EXERCISE DESCRIPTION:
Required from the data below: the exact lines starting at the line containing "3、网络投票系统异常情况的处理方式：网络投票期间，如网" and ending at the line containing "24 de octubre de 2024.— En", with both ends kept and all pictures dropped.
********************
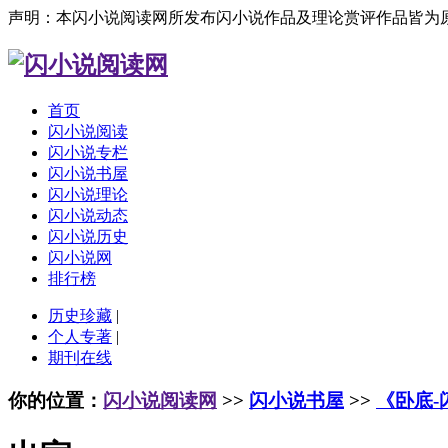
声明：本闪小说阅读网所发布闪小说作品及理论赏评作品皆为
首页
闪小说阅读
闪小说专栏
闪小说书屋
闪小说理论
闪小说动态
闪小说历史
闪小说网
排行榜
历史珍藏
|
个人专著
|
期刊在线
你的位置：
闪小说阅读网
>>
闪小说书屋
>>
《卧底-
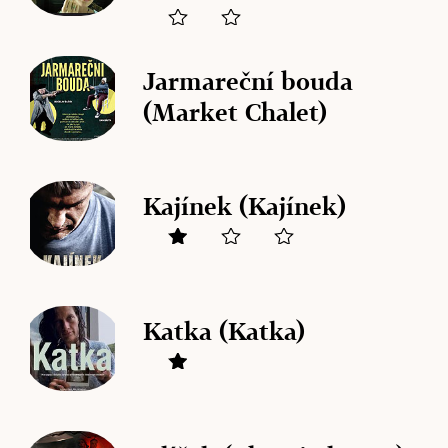
Jarmareční bouda
(Market Chalet)
Kajínek (Kajínek)
Katka (Katka)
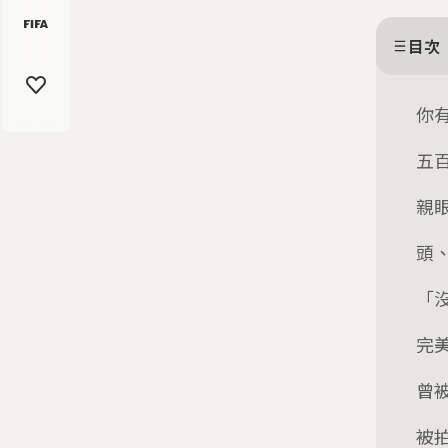
目次
你
五
親
頭
「
完
曾
被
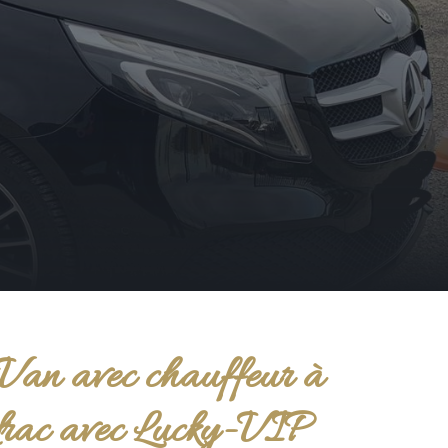
Van avec chauffeur à
rac avec Lucky-VIP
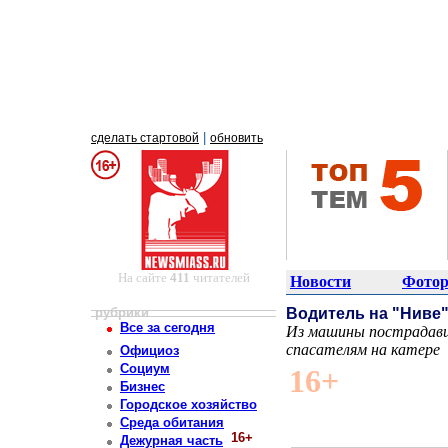
|
сделать стартовой
обновить
На сайте
411
читателей
Новости
Фотор
рубрики
Водитель на "Ниве"
Все за сегодня
Из машины пострадавш
спасателям на катере
Официоз
Постоянный адрес статьи: http://newsmiass.ru/index.php?news=83888
Социум
16+
Бизнес
Городское хозяйство
Среда обитания
16+
Дежурная часть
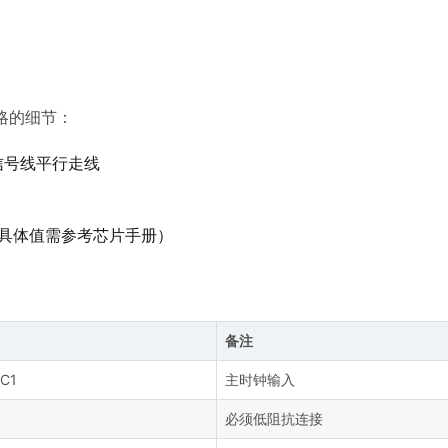
忽略的细节：
信号线平行走线
电容（具体值需参考芯片手册）
备注
C1
主时钟输入
必须低阻抗连接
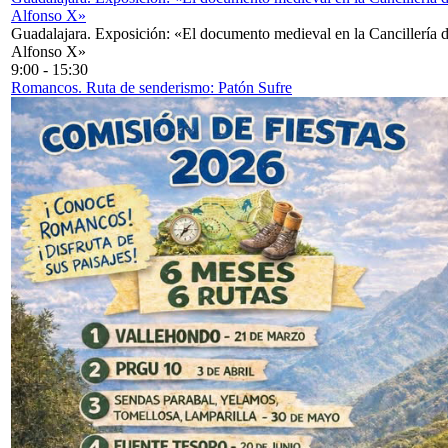
Alfonso X»
Guadalajara. Exposición: «El documento medieval en la Cancillería 
Alfonso X»
9:00
-
15:30
Romancos. Ruta de senderismo: Patón Sufre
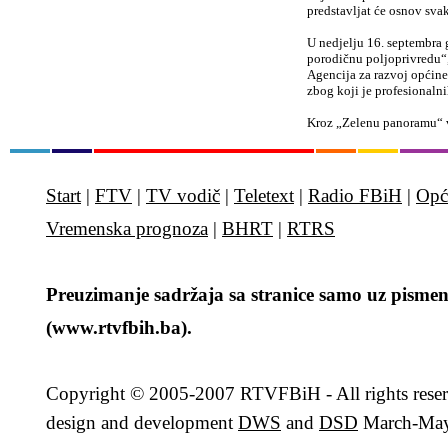
predstavljat će osnov svak
U nedjelju 16. septembra
porodičnu poljoprivredu“
Agencija za razvoj općine
zbog koji je profesionalni
Kroz „Zelenu panoramu“ v
Start
|
FTV
|
TV vodič
|
Teletext
|
Radio FBiH
|
Opć
Vremenska prognoza
|
BHRT
|
RTRS
Preuzimanje sadržaja sa stranice samo uz pismen
(www.rtvfbih.ba).
Copyright
© 2005-2007 RTVFBiH - All rights rese
design and development
DWS
and
DSD
March-May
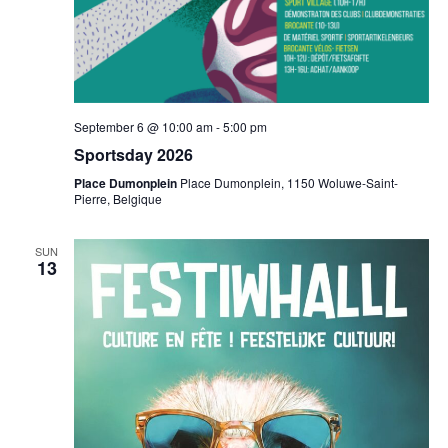
September 6 @ 10:00 am
-
5:00 pm
Sportsday 2026
Place Dumonplein
Place Dumonplein, 1150 Woluwe-Saint-
Pierre, Belgique
SUN
13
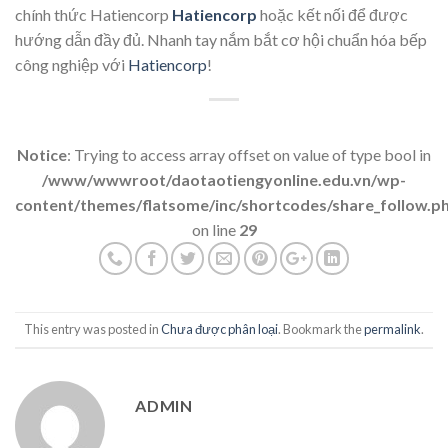
chính thức Hatiencorp
Hatiencorp
hoặc kết nối để được
hướng dẫn đầy đủ. Nhanh tay nắm bắt cơ hội chuẩn hóa bếp
công nghiệp với
Hatiencorp
!
Notice
: Trying to access array offset on value of type bool in
/www/wwwroot/daotaotiengyonline.edu.vn/wp-
content/themes/flatsome/inc/shortcodes/share_follow.p
on line
29
This entry was posted in
Chưa được phân loại
. Bookmark the
permalink
.
ADMIN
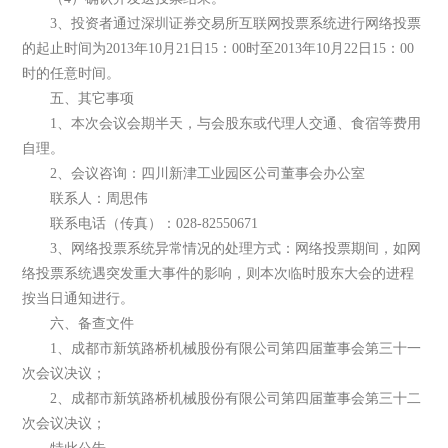
3、投资者通过深圳证券交易所互联网投票系统进行网络投票
的起止时间为2013年10月21日15：00时至2013年10月22日15：00
时的任意时间。
五、其它事项
1、本次会议会期半天，与会股东或代理人交通、食宿等费用
自理。
2、会议咨询：四川新津工业园区公司董事会办公室
联系人：周思伟
联系电话（传真）：028-82550671
3、网络投票系统异常情况的处理方式：网络投票期间，如网
络投票系统遇突发重大事件的影响，则本次临时股东大会的进程
按当日通知进行。
六、备查文件
1、成都市新筑路桥机械股份有限公司第四届董事会第三十一
次会议决议；
2、成都市新筑路桥机械股份有限公司第四届董事会第三十二
次会议决议；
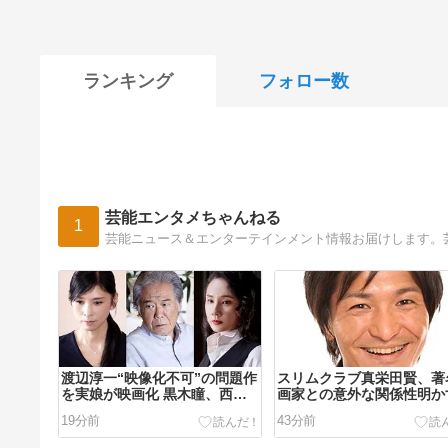
ランキング
フォロー数
芸能エンタメちゃんねる
1
芸能ニュース＆エンターテインメント情報お届けします。
渡辺淳一“映像化不可”の問題作
スリムクラブ真栄田賢、著
を実娘が映画化 黒木瞳、西岡
画家との意外な関係性明か
徳馬、吉田羊が出演
「すげー!」「めちゃくち
19分前
43分前
みました」驚きの声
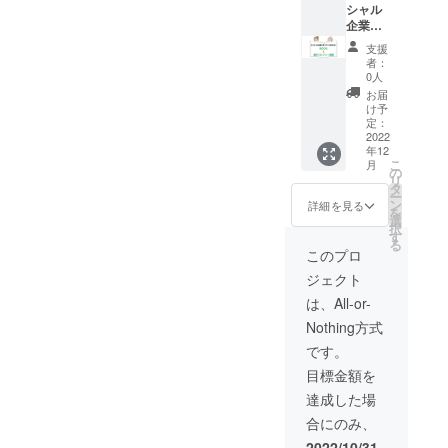
し限
シャル
す。
定。 ※
企業ス
交通
ポン
支援
費・宿
サー】
者：
泊費等
巻末ク
0人
がかか
レジッ
お届
る場合
ト掲載
け予
は自己
スペ
定：
負担で
シャル
2022
年12
お願い
スポン
こ
月
しま
サーに
の
リ
す。 ※
なれる
タ
ー
受取期
権利で
ン
詳細を見る
を
限：目
す。 ・
選
択
標金額
会社の
す
る
達成後
お名前
このプロ
から
とQRを
ジェクト
2023年
巻末に
1月末ま
掲載 ・
は、All-or-
で
完成し
Nothing方式
た
BOOK
です。
のお届
目標金額を
け ※事
業名・
達成した場
施設名
合にのみ、
での掲
載も可
2022/10/31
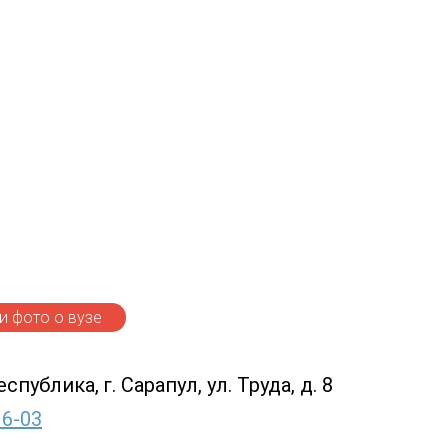
 фото о вузе
публика, г. Сарапул, ул. Труда, д. 8
16-03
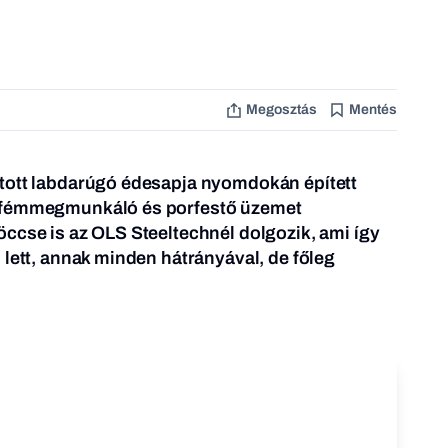
Megosztás
Mentés
tott labdarúgó édesapja nyomdokán épített
 fémmegmunkáló és porfestő üzemet
ccse is az OLS Steeltechnél dolgozik, ami így
 lett, annak minden hátrányával, de főleg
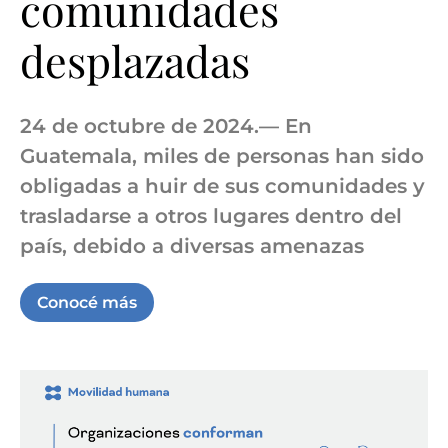
comunidades
desplazadas
24 de octubre de 2024.— En
Guatemala, miles de personas han sido
obligadas a huir de sus comunidades y
trasladarse a otros lugares dentro del
país, debido a diversas amenazas
Conocé más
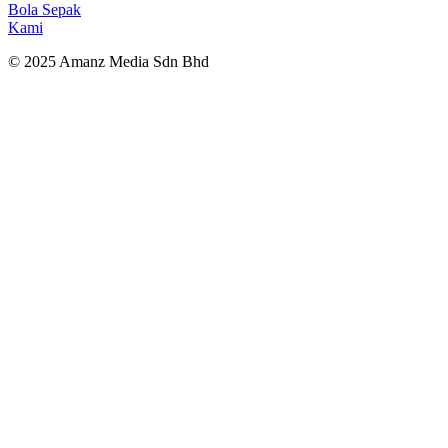
Bola Sepak
Kami
© 2025 Amanz Media Sdn Bhd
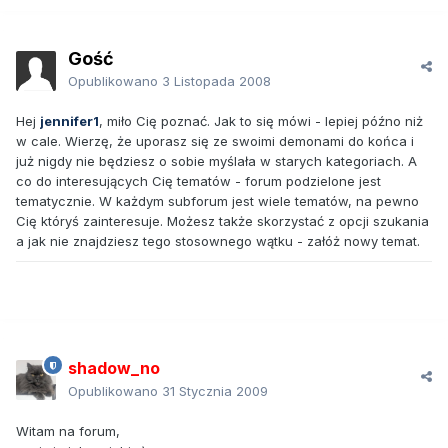
Gość
Opublikowano
3 Listopada 2008
Hej
jennifer1
, miło Cię poznać. Jak to się mówi - lepiej późno niż
w cale. Wierzę, że uporasz się ze swoimi demonami do końca i
już nigdy nie będziesz o sobie myślała w starych kategoriach. A
co do interesujących Cię tematów - forum podzielone jest
tematycznie. W każdym subforum jest wiele tematów, na pewno
Cię któryś zainteresuje. Możesz także skorzystać z opcji szukania
a jak nie znajdziesz tego stosownego wątku - załóż nowy temat.
shadow_no
Opublikowano
31 Stycznia 2009
Witam na forum,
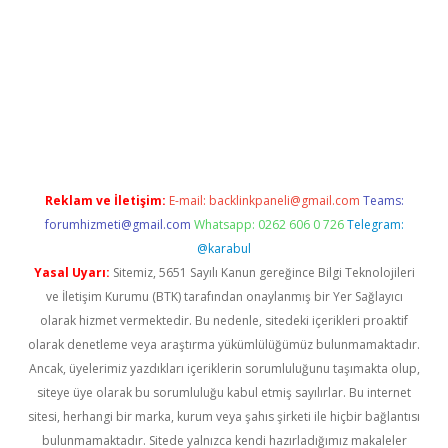
etci giriş
Reklam ve İletişim:
E-mail:
backlinkpaneli@gmail.com
Teams:
forumhizmeti@gmail.com
Whatsapp: 0262 606 0 726
Telegram:
@karabul
Yasal Uyarı:
Sitemiz, 5651 Sayılı Kanun gereğince Bilgi Teknolojileri
ve İletişim Kurumu (BTK) tarafından onaylanmış bir Yer Sağlayıcı
olarak hizmet vermektedir. Bu nedenle, sitedeki içerikleri proaktif
olarak denetleme veya araştırma yükümlülüğümüz bulunmamaktadır.
Ancak, üyelerimiz yazdıkları içeriklerin sorumluluğunu taşımakta olup,
siteye üye olarak bu sorumluluğu kabul etmiş sayılırlar. Bu internet
sitesi, herhangi bir marka, kurum veya şahıs şirketi ile hiçbir bağlantısı
bulunmamaktadır. Sitede yalnızca kendi hazırladığımız makaleler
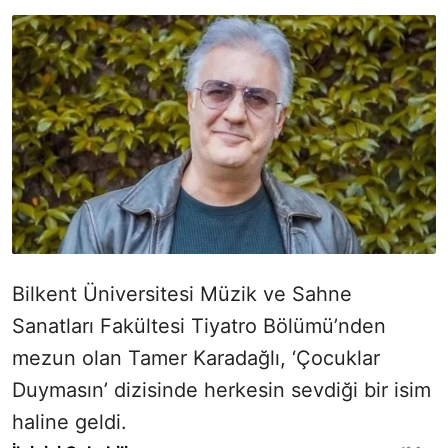
Bilkent Üniversitesi Müzik ve Sahne
Sanatları Fakültesi Tiyatro Bölümü’nden
mezun olan Tamer Karadağlı, ‘Çocuklar
Duymasın’ dizisinde herkesin sevdiği bir isim
haline geldi.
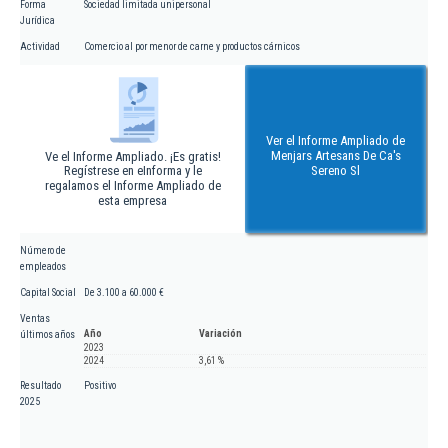
Forma
Sociedad limitada unipersonal
Jurídica
Actividad
Comercio al por menor de carne y productos cárnicos
Ver el Informe Ampliado de
Menjars Artesans De Ca's
Ve el Informe Ampliado. ¡Es gratis!
Regístrese en eInforma y le
Sereno Sl
regalamos el Informe Ampliado de
esta empresa
Número de
empleados
Capital Social
De 3.100 a 60.000 €
Ventas
Año
Variación
últimos años
2023
2024
3,61 %
Resultado
Positivo
2025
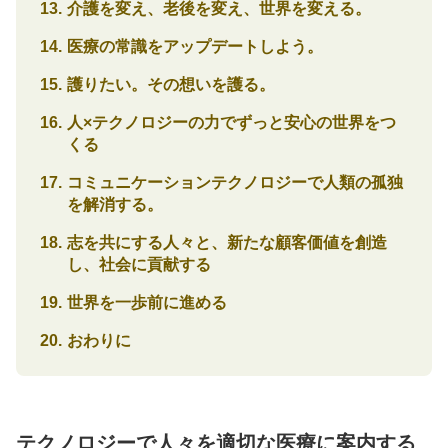
介護を変え、老後を変え、世界を変える。
医療の常識をアップデートしよう。
護りたい。その想いを護る。
人×テクノロジーの力でずっと安心の世界をつ
くる
コミュニケーションテクノロジーで人類の孤独
を解消する。
志を共にする人々と、新たな顧客価値を創造
し、社会に貢献する
世界を一歩前に進める
おわりに
テクノロジーで人々を適切な医療に案内する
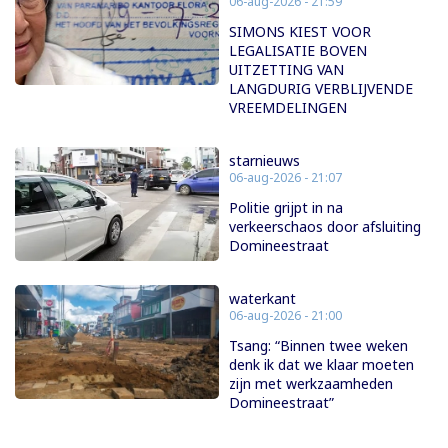
06-aug-2026 - 21:59
SIMONS KIEST VOOR
LEGALISATIE BOVEN
UITZETTING VAN
LANGDURIG VERBLIJVENDE
VREEMDELINGEN
starnieuws
06-aug-2026 - 21:07
Politie grijpt in na
verkeerschaos door afsluiting
Domineestraat
waterkant
06-aug-2026 - 21:00
Tsang: “Binnen twee weken
denk ik dat we klaar moeten
zijn met werkzaamheden
Domineestraat”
********************
EXERCISE RESULT:
3、网络投票系统异常情况的处理方式：网络投票期间，如网
络投票系统遇突发重大事件的影响，则本次临时股东大会的进程
按当日通知进行。
六、备查文件
1、成都市新筑路桥机械股份有限公司第四届董事会第三十一
次会议决议；
2、成都市新筑路桥机械股份有限公司第四届董事会第三十二
次会议决议；
ランキング
フォロー数
芸能エンタメちゃんねる
1
芸能ニュース＆エンターテインメント情報お届けします。
渡辺淳一“映像化不可”の問題作
スリムクラブ真栄田賢、著
を実娘が映画化 黒木瞳、西岡
画家との意外な関係性明か
徳馬、吉田羊が出演
「すげー!」「めちゃくち
19分前
43分前
みました」驚きの声
し限
シャル
す。
定。 ※
企業ス
交通
ポン
支援
費・宿
サー】
者：
泊費等
巻末ク
0人
がかか
レジッ
お届
る場合
ト掲載
け予
は自己
スペ
定：
負担で
シャル
2022
年12
お願い
スポン
こ
月
しま
サーに
の
リ
す。 ※
なれる
タ
ー
受取期
権利で
ン
詳細を見る
を
限：目
す。 ・
選
択
標金額
会社の
す
る
達成後
お名前
このプロ
から
とQRを
ジェクト
2023年
巻末に
1月末ま
掲載 ・
は、All-or-
で
完成し
Nothing方式
た
BOOK
です。
のお届
目標金額を
け ※事
業名・
達成した場
施設名
合にのみ、
での掲
載も可
2022/10/31
 фото о вузе
публика, г. Сарапул, ул. Труда, д. 8
16-03
Megosztás
Mentés
tott labdarúgó édesapja nyomdokán épített
 fémmegmunkáló és porfestő üzemet
ccse is az OLS Steeltechnél dolgozik, ami így
 lett, annak minden hátrányával, de főleg
comunidades
desplazadas
24 de octubre de 2024.— En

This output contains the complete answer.